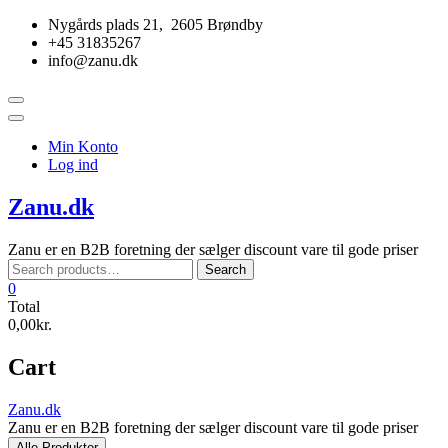
Skip
Nygårds plads 21, 2605 Brøndby
to
+45 31835267
content
info@zanu.dk
Topbar
Menu
Min Konto
Log ind
Zanu.dk
Zanu er en B2B foretning der sælger discount vare til gode priser
Search
Search
for:
0
Total
0,00kr.
Cart
Zanu.dk
Zanu er en B2B foretning der sælger discount vare til gode priser
Alle Produkter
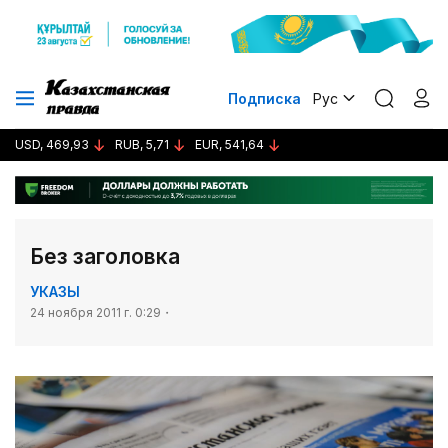
Подписка
Рус
USD, 469,93
RUB, 5,71
EUR, 541,64
Без заголовка
УКАЗЫ
24 ноября 2011 г. 0:29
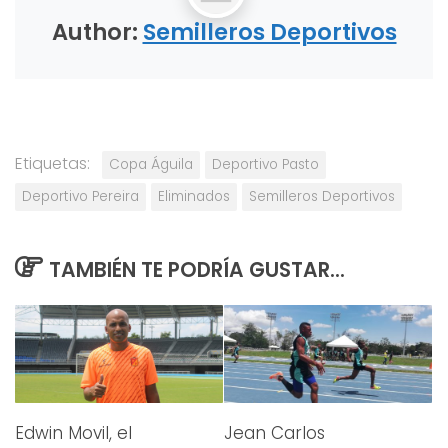
Author:
Semilleros Deportivos
Etiquetas:
Copa Águila
Deportivo Pasto
Deportivo Pereira
Eliminados
Semilleros Deportivos
TAMBIÉN TE PODRÍA GUSTAR...
Edwin Movil, el
Jean Carlos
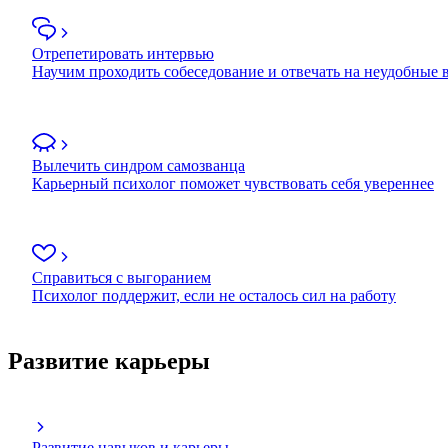
Отрепетировать интервью
Научим проходить собеседование и отвечать на неудобные
Вылечить синдром самозванца
Карьерный психолог поможет чувствовать себя увереннее
Справиться с выгоранием
Психолог поддержит, если не осталось сил на работу
Развитие карьеры
Развитие навыков и карьеры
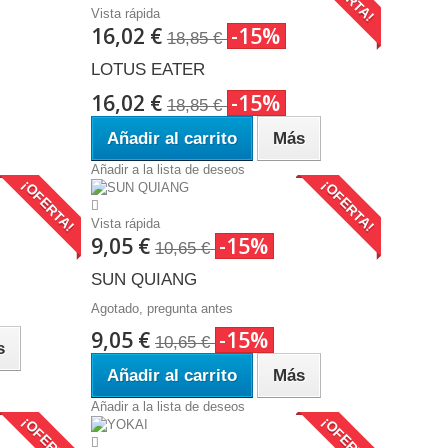
Vista rápida
16,02 €
-15%
18,85 €
LOTUS EATER
16,02 €
-15%
18,85 €
Añadir al carrito
Más
Añadir a la lista de deseos
¡OFERTA!
¡OFERTA!
Vista rápida
9,05 €
-15%
10,65 €
SUN QUIANG
Agotado, pregunta antes
9,05 €
-15%
10,65 €
s
Añadir al carrito
Más
Añadir a la lista de deseos
¡OFERTA!
¡OFERTA!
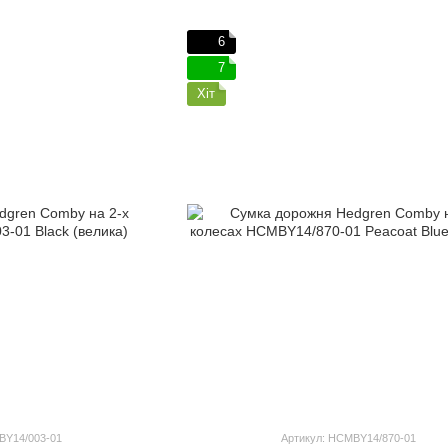
6
7
Хіт
BY14/003-01
Артикул: HCMBY14/870-01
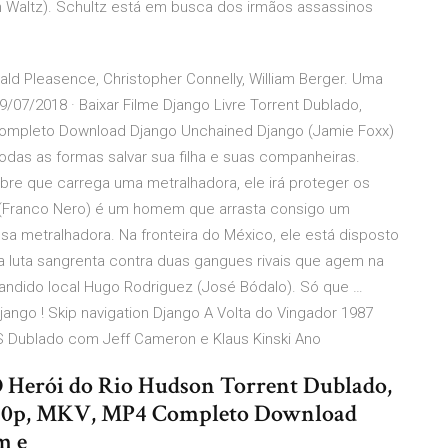
 Waltz). Schultz está em busca dos irmãos assassinos
ld Pleasence, Christopher Connelly, William Berger. Uma
07/2018 · Baixar Filme Django Livre Torrent Dublado,
Completo Download Django Unchained Django (Jamie Foxx)
todas as formas salvar sua filha e suas companheiras.
bre que carrega uma metralhadora, ele irá proteger os
o (Franco Nero) é um homem que arrasta consigo um
a metralhadora. Na fronteira do México, ele está disposto
a luta sangrenta contra duas gangues rivais que agem na
andido local Hugo Rodriguez (José Bódalo). Só que …
go ! Skip navigation Django A Volta do Vingador 1987
Dublado com Jeff Cameron e Klaus Kinski Ano
 O Herói do Rio Hudson Torrent Dublado,
 720p, MKV, MP4 Completo Download
m e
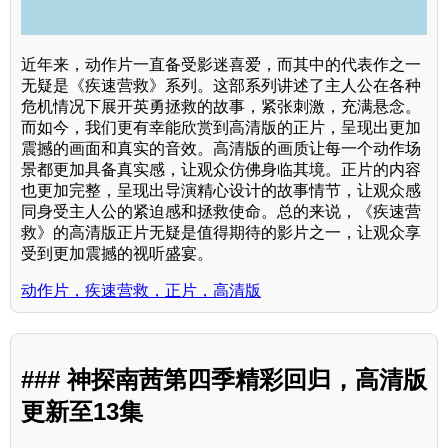
近年来，动作片一直备受影迷喜爱，而其中的代表作之一
无疑是《疾速营救》系列。这部系列讲述了主人公在各种
危机情况下展开英勇拯救的故事，紧张刺激，充满悬念。
而如今，我们更有幸能欣赏到高清版的正片，呈现出更加
震撼的画面和真实的音效。高清版的画质让每一个动作场
景都更加具备真实感，让观众仿佛身临其境。正片的内容
也更加完整，呈现出导演精心设计的故事情节，让观众感
同身受主人公的紧迫感和拯救使命。总的来说，《疾速营
救》的高清版正片无疑是值得期待的影片之一，让观众享
受到更加震撼的视听盛宴。
动作片，疾速营救，正片，高清版
### 神探南茜第四季精彩回归，高清版
更新至13集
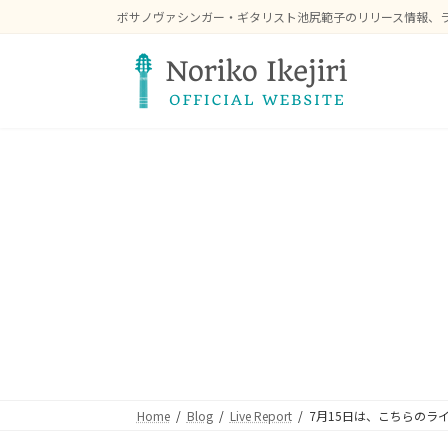
コ
ナ
ボサノヴァシンガー・ギタリスト池尻範子のリリース情報、
ン
ビ
テ
ゲ
ン
ー
ツ
シ
へ
ョ
ス
ン
キ
に
ッ
移
プ
動
Home
Blog
Live Report
7月15日は、こちらのラ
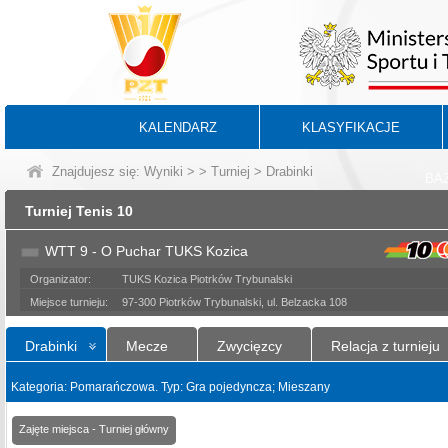
KALENDARZ
KLASYFIKACJE
Znajdujesz się:
Wyniki
>
>
Turniej
> Drabinki
BA
Turniej Tenis 10
WTT 9 - O Puchar TUKS Kozica
Organizator:
TUKS Kozica Piotrków Trybunalski
Miejsce turnieju:
97-300 Piotrków Trybunalski, ul. Belzacka 108
Drabinki
Mecze
Zwycięzcy
Relacja z turnieju
Kategoria: Pomarańczowa. Typ: Gra pojedyncza; Mieszany
Zajęte miejsca - Turniej główny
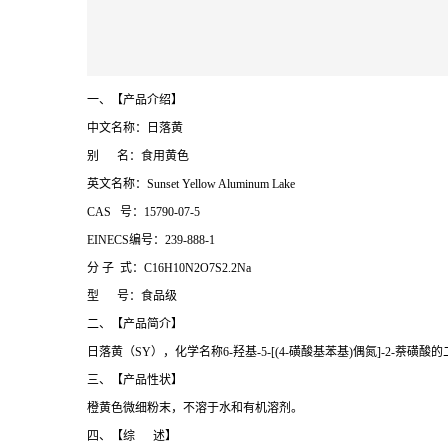
一、【产品介绍】
中文名称：日落黄
别 名：食用黄色
英文名称：Sunset Yellow Aluminum Lake
CAS 号：15790-07-5
EINECS编号：239-888-1
分 子 式：C16H10N2O7S2.2Na
型 号：食品级
二、【产品简介】
日落黄（SY），化学名称6-羟基-5-[(4-磺酸基苯基)偶氮]-2-萘磺酸
三、【产品性状】
橙黄色微细粉末，不溶于水和有机溶剂。
四、【综 述】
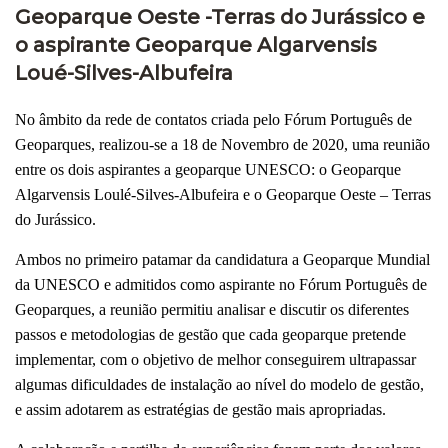
Geoparque Oeste -Terras do Jurássico e
o aspirante Geoparque Algarvensis
Loué-Silves-Albufeira
No âmbito da rede de contatos criada pelo Fórum Português de
Geoparques, realizou-se a 18 de Novembro de 2020, uma reunião
entre os dois aspirantes a geoparque UNESCO: o Geoparque
Algarvensis Loulé-Silves-Albufeira e o Geoparque Oeste – Terras
do Jurássico.
Ambos no primeiro patamar da candidatura a Geoparque Mundial
da UNESCO e admitidos como aspirante no Fórum Português de
Geoparques, a reunião permitiu analisar e discutir os diferentes
passos e metodologias de gestão que cada geoparque pretende
implementar, com o objetivo de melhor conseguirem ultrapassar
algumas dificuldades de instalação ao nível do modelo de gestão,
e assim adotarem as estratégias de gestão mais apropriadas.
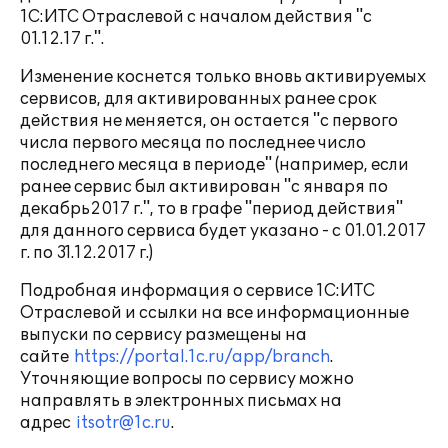
1С:ИТС Отраслевой с началом действия "с
01.12.17 г.".
Изменение коснется только вновь активируемых
сервисов, для активированных ранее срок
действия не меняется, он остается "с первого
числа первого месяца по последнее число
последнего месяца в периоде" (например, если
ранее сервис был активирован "с января по
декабрь2017 г.", то в графе "период действия"
для данного сервиса будет указано - с 01.01.2017
г. по 31.12.2017 г.)
Подробная информация о сервисе 1С:ИТС
Отраслевой и ссылки на все информационные
выпуски по сервису размещены на
сайте
https://portal.1c.ru/app/branch
.
Уточняющие вопросы по сервису можно
направлять в электронных письмах на
адрес
itsotr@1c.ru
.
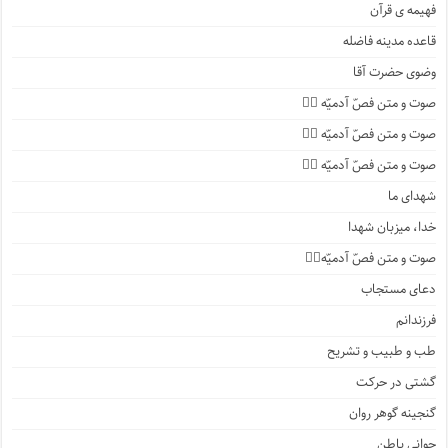
فهیمه ی قرآن
قاعده مدینه فاضله
وضوی حضرت آقا
صوت و متن فصّ آدمیّه ۴️⃣
صوت و متن فصّ آدمیّه ۳️⃣
صوت و متن فصّ آدمیّه ۲️⃣
شهدای ما
خدا، میزبان شهدا
صوت و متن فصّ آدمیّه۱️⃣
دعای مستجاب
فرزندانم
طب و طبیب و تشریح
گشتی در حرکت
گنجینه گوهر روان
جوانی باطن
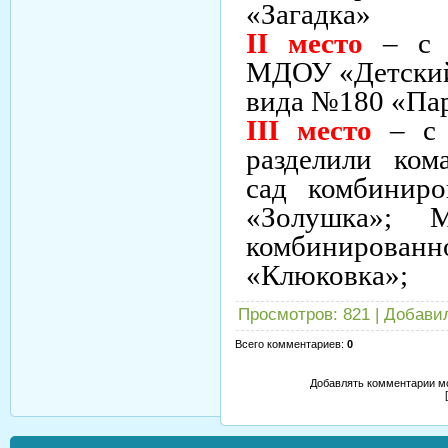
«Загадка»
II
место
– с р
МДОУ «Детский
вида №180 «Па
III
место
– с 
разделили ко
сад комбинир
«Золушка»; 
комбиниров
«Клюковка»;
Просмотров
: 821 |
Добави
Всего комментариев
:
0
Добавлять комментарии мо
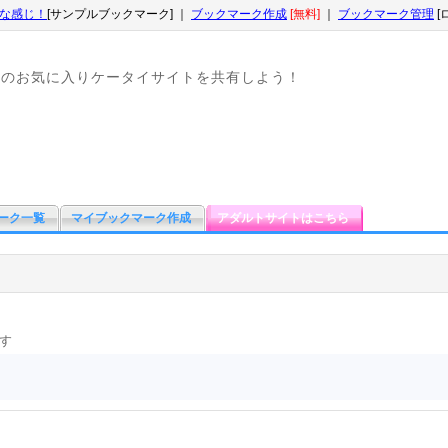
な感じ！
[サンプルブックマーク] ｜
ブックマーク作成
[無料]
｜
ブックマーク管理
[
なのお気に入りケータイサイトを共有しよう！
ーク一覧
マイブックマーク作成
アダルトサイトはこちら
す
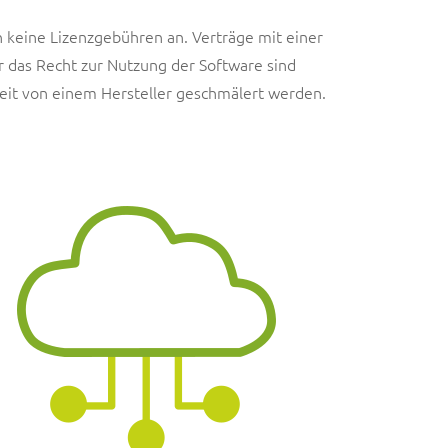
 keine Lizenzgebühren an. Verträge mit einer
r das Recht zur Nutzung der Software sind
keit von einem Hersteller geschmälert werden.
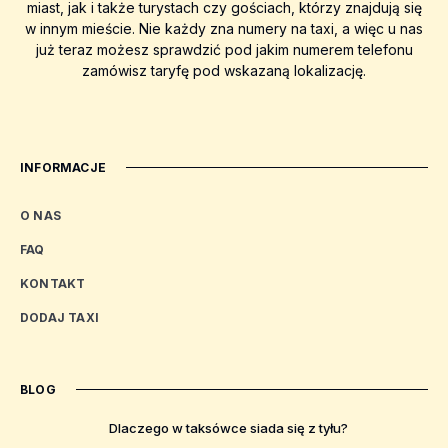
miast, jak i także turystach czy gościach, którzy znajdują się
w innym mieście. Nie każdy zna numery na taxi, a więc u nas
już teraz możesz sprawdzić pod jakim numerem telefonu
zamówisz taryfę pod wskazaną lokalizację.
INFORMACJE
O NAS
FAQ
KONTAKT
DODAJ TAXI
BLOG
Dlaczego w taksówce siada się z tyłu?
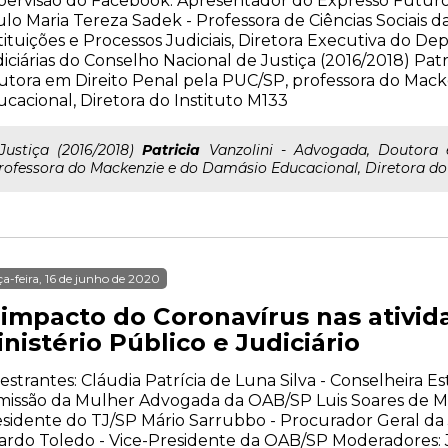
ervisão do Facebook. Apresentador do Expresso Futuro e
lo Maria Tereza Sadek - Professora de Ciências Sociais d
tituições e Processos Judiciais, Diretora Executiva do 
iciárias do Conselho Nacional de Justiça (2016/2018) Patr
tora em Direito Penal pela PUC/SP, professora do Mack
cacional, Diretora do Instituto M133
..Justiça (2016/2018)
Patricia
Vanzolini - Advogada, Doutora 
rofessora do Mackenzie e do Damásio Educacional, Diretora do 
ça-feira, 16 de junho de 2020
 impacto do Coronavírus nas ativid
nistério Público e Judiciário
estrantes: Cláudia Patrícia de Luna Silva - Conselheira E
issão da Mulher Advogada da OAB/SP Luis Soares de Me
sidente do TJ/SP Mário Sarrubbo - Procurador Geral da 
ardo Toledo - Vice-Presidente da OAB/SP Moderadores:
★ ★ ★ ★
**What you are asked to do**
The task requires restating verbatim the lines from the one that holds "г. по 31.12.2017 г.)" through the end of the listing, both ends counted, and no pictures.

**Solution below**
г. по 31.12.2017 г.)
Подробная информация о сервисе 1С:ИТС
Отраслевой и ссылки на все информационные
выпуски по сервису размещены на
сайте
https://portal.1c.ru/app/branch
.
Уточняющие вопросы по сервису можно
направлять в электронных письмах на
адрес
itsotr@1c.ru
.
فهیمه ی قرآن
قاعده مدینه فاضله
وضوی حضرت آقا
صوت و متن فصّ آدمیّه ۴️⃣
صوت و متن فصّ آدمیّه ۳️⃣
صوت و متن فصّ آدمیّه ۲️⃣
شهدای ما
خدا، میزبان شهدا
صوت و متن فصّ آدمیّه۱️⃣
دعای مستجاب
فرزندانم
طب و طبیب و تشریح
گشتی در حرکت
گنجینه گوهر روان
جوانی باطن
«Загадка»
II
место
– с р
МДОУ «Детский
вида №180 «Па
III
место
– с 
разделили ко
сад комбинир
«Золушка»; 
комбиниров
«Клюковка»;
Просмотров
: 821 |
Добави
Всего комментариев
:
0
Добавлять комментарии мо
な感じ！
[サンプルブックマーク] ｜
ブックマーク作成
[無料]
｜
ブックマーク管理
[
なのお気に入りケータイサイトを共有しよう！
ーク一覧
マイブックマーク作成
アダルトサイトはこちら
す
 keine Lizenzgebühren an. Verträge mit einer
r das Recht zur Nutzung der Software sind
keit von einem Hersteller geschmälert werden.
miast, jak i także turystach czy gościach, którzy znajdują się
w innym mieście. Nie każdy zna numery na taxi, a więc u nas
już teraz możesz sprawdzić pod jakim numerem telefonu
zamówisz taryfę pod wskazaną lokalizację.
INFORMACJE
O NAS
FAQ
KONTAKT
DODAJ TAXI
BLOG
Dlaczego w taksówce siada się z tyłu?
ervisão do Facebook. Apresentador do Expresso Futuro e
lo Maria Tereza Sadek - Professora de Ciências Sociais d
tituições e Processos Judiciais, Diretora Executiva do 
iciárias do Conselho Nacional de Justiça (2016/2018) Patr
tora em Direito Penal pela PUC/SP, professora do Mack
cacional, Diretora do Instituto M133
..Justiça (2016/2018)
Patricia
Vanzolini - Advogada, Doutora 
rofessora do Mackenzie e do Damásio Educacional, Diretora do 
ça-feira, 16 de junho de 2020
 impacto do Coronavírus nas ativid
nistério Público e Judiciário
estrantes: Cláudia Patrícia de Luna Silva - Conselheira E
issão da Mulher Advogada da OAB/SP Luis Soares de Me
sidente do TJ/SP Mário Sarrubbo - Procurador Geral da 
ardo Toledo - Vice-Presidente da OAB/SP Moderadores:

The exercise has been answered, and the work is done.